─── Text block

Accredited investor

Drilling and producing hydrocarbons from proven oil and natural gas fields is a time-tested, consistent, and low-risk avenue for qualified accredited investors. With direct investment opportunities booming in domestic oil and gas drilling, the dynamics have never been more promising for investors. For an accredited investor, investing in direct investment projects and proven reserve leasehold acquisitions not only provides long term returns, but also entails numerous tax benefits. An accredited investor is an individual who either has a net worth over $1 million or an income in excess of $200,000 (or $300,000 combined with a spouse) for the current and last two years. Continuing the proposition further, in this post, we look at the ways a high net worth individual can receive the accreditation status and qualify to invest in oil and gas.

1. Certified Letter
An investor can obtain written confirmation from either a registered investment advisor, a broker-dealer, a licensed attorney, or a certified public accountant (CPA). The letter must certify that all reasonable steps were taken to verify the credentials of the investor, deeming them accredited within 3 months prior to the issuance of the confirmation. This method is beneficial for investors who have an accountant or lawyer to draft a written statement of accreditation.

──────
─── Information supplied

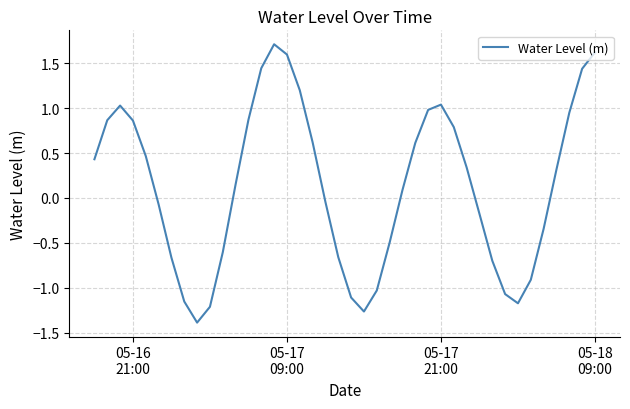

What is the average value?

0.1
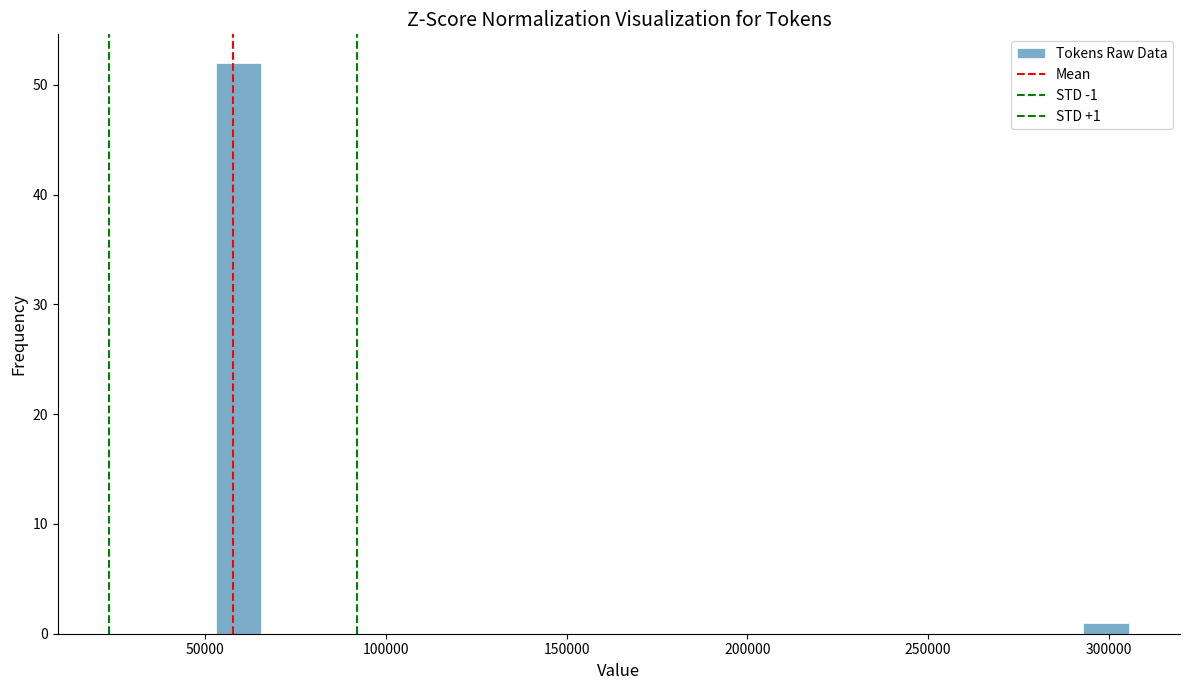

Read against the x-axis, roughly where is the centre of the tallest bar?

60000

──────

■ Work instruction 1 ■
According to the accredited investor text, verification of an investor's credentials must occur within how many months before the confirmation letter is issued?
■ Work instruction 2 ■
Extract the stretch of the accredited investor text from "Drilling and producing" through "oil and gas.".

■ Expected answer 1 ■
Within 3 months prior to the issuance of the confirmation.

■ Expected answer 2 ■
Drilling and producing hydrocarbons from proven oil and natural gas fields is a time-tested, consistent, and low-risk avenue for qualified accredited investors. With direct investment opportunities booming in domestic oil and gas drilling, the dynamics have never been more promising for investors. For an accredited investor, investing in direct investment projects and proven reserve leasehold acquisitions not only provides long term returns, but also entails numerous tax benefits. An accredited investor is an individual who either has a net worth over $1 million or an income in excess of $200,000 (or $300,000 combined with a spouse) for the current and last two years. Continuing the proposition further, in this post, we look at the ways a high net worth individual can receive the accreditation status and qualify to invest in oil and gas.